I need to map mouse Ensembl gene ID's to their corresponding Entrez Gene ID's. In the process of reviewing cases of multi-mapping ID's, I came across a few examples where the wrong Entrez ID is assigned to a corresponding Ensembl ID.
For Example:
Are all recognized by NCBI, and in most cases the NCBI gene page recognizes the correct Ensembl annotation:
- Zfp966 Is Entrez ID 667962, which NCBI recognizes as Ensembl ID: ENSMUSG00000089756
- Zfp968 Is Entrez ID 100043914, which NCBI recognizes as Ensembl ID: ENSMUSG00000078898
- Zfp967 Is Entrez ID 100303732, which NCBI recognizes as Ensembl ID: ENSMUSG00000095199
Another examples include:
- Ccl27a, Entrez ID 20301 which NCBI recognizes as Ensembl ID: ENSMUSG00000073888
and
- Ndufb4, Entrez ID 68194 which NCBI recognizes as Ensembl ID: ENSMUSG00000022820
If there is an error in my query (below), please let me know.
## Get Unique Ensembl Gene ID's from differential expression analysis
ens_mm_gid <- deg_master %>%
filter(grepl("ENSMUS", gene_id))%>%
pull("gene_id") %>% unique()
## Query org.Mm.eg.db with Ensembl Gene ID Keys
ens_mm_entrez <- AnnotationDbi::select(
org.Mm.eg.db,
columns = c("ENTREZID","SYMBOL","GENENAME"),
keys = ens_mm_gid,
keytype = "ENSEMBL"
)
## Evaluate cases where 2 or more Ensembl ID's are assigned the same Entrezid
ens_mm_entrez %>%
inner_join(
mouse_an %>% select(gene_id, Ens_SYMBOL=SYMBOL),
by=c(ENSEMBL="gene_id")
)%>%
filter(!is.na(ENTREZID)) %>%
group_by(ENTREZID) %>%
filter(n() > 1) %>%
arrange(ENTREZID)%>%
select(
ENSEMBL, ENTREZID, Ens_SYMBOL,
OrgMm_SYMBOL=SYMBOL, OrgMm_GENENAME=GENENAME
) %>%
View()
sessionInfo( )
R version 4.0.5 (2021-03-31)
Platform: x86_64-apple-darwin17.0 (64-bit)

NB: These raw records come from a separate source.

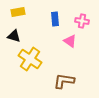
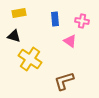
yellow rectangle: moved 1 px right, 1 px down
brown L-shape: rotated 25 degrees counterclockwise
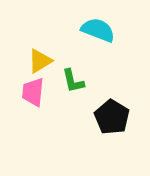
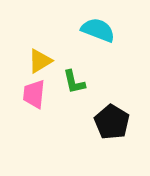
green L-shape: moved 1 px right, 1 px down
pink trapezoid: moved 1 px right, 2 px down
black pentagon: moved 5 px down
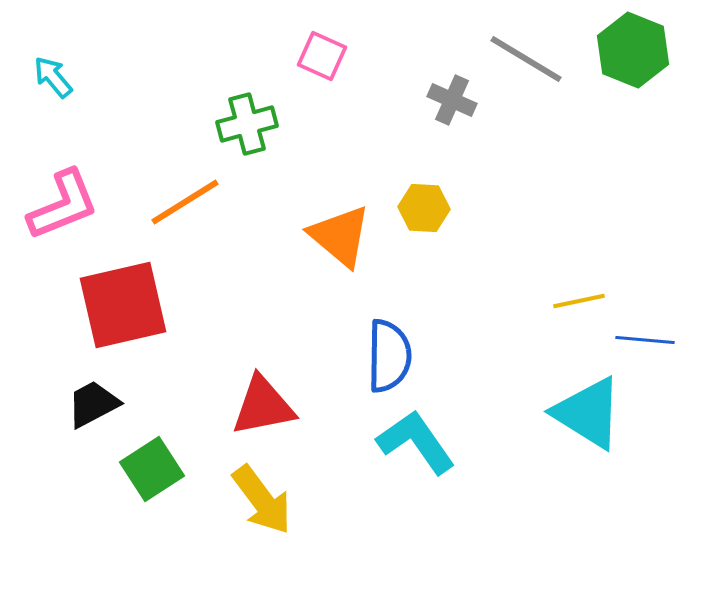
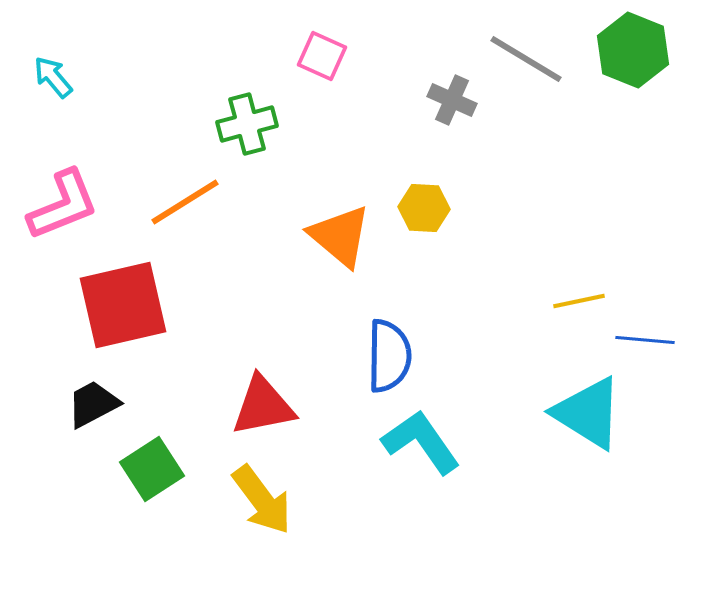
cyan L-shape: moved 5 px right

Running under: macOS Catalina 10.15.7
Matrix products: default
BLAS: /System/Library/Frameworks/Accelerate.framework/Versions/A/Frameworks/vecLib.framework/Versions/A/libBLAS.dylib
LAPACK: /Library/Frameworks/R.framework/Versions/4.0/Resources/lib/libRlapack.dylib
locale:
[1] en_US.UTF-8/en_US.UTF-8/en_US.UTF-8/C/en_US.UTF-8/en_US.UTF-8
attached base packages:
[1] stats4 grid parallel stats graphics grDevices utils datasets methods base
other attached packages:
[1] openxlsx_4.2.4 dplyr_1.0.7 org.Mm.eg.db_3.12.0 AnnotationDbi_1.52.0 IRanges_2.24.1 S4Vectors_0.28.1 Biobase_2.50.0 ROntoTools_2.18.0
[9] Rgraphviz_2.34.0 KEGGgraph_1.50.0 KEGGREST_1.30.1 boot_1.3-28 graph_1.68.0 BiocGenerics_0.36.1 synapser_0.10.89 edgeR_3.32.1
[17] limma_3.46.0
loaded via a namespace (and not attached):
[1] Rcpp_1.0.7 locfit_1.5-9.4 lattice_0.20-44 tidyr_1.1.3 png_0.1-7 Biostrings_2.58.0 assertthat_0.2.1 packrat_0.6.0
[9] utf8_1.2.1 R6_2.5.0 RSQLite_2.2.7 httr_1.4.2 pillar_1.6.1 zlibbioc_1.36.0 rlang_0.4.11 rstudioapi_0.13
[17] blob_1.2.1 RCurl_1.98-1.3 bit_4.0.4 compiler_4.0.5 pkgconfig_2.0.3 pack_0.1-1 tidyselect_1.1.1 tibble_3.1.2
[25] codetools_0.2-18 XML_3.99-0.6 fansi_0.5.0 crayon_1.4.1 bitops_1.0-7 lifecycle_1.0.0 DBI_1.1.1 magrittr_2.0.1
[33] zip_2.2.0 cli_3.0.1 stringi_1.7.3 cachem_1.0.5 PythonEmbedInR_0.7.80 XVector_0.30.0 ellipsis_0.3.2 generics_0.1.0
[41] vctrs_0.3.8 tools_4.0.5 bit64_4.0.5 glue_1.4.2 purrr_0.3.4 fastmap_1.1.0 memoise_2.0.0
I should note that when I query org.Mm.eg.db using the gene Symbols associated with my differential expression data I find a 1:1 correspondence between a symbol and an Entrez ID, at least for the set of genes that matter in our study. I was always taught that database accession's were more reliable unique identifiers than gene symbols and should be preferred in bioinformatic analyses. Perhaps this is a position I aught to reconsider?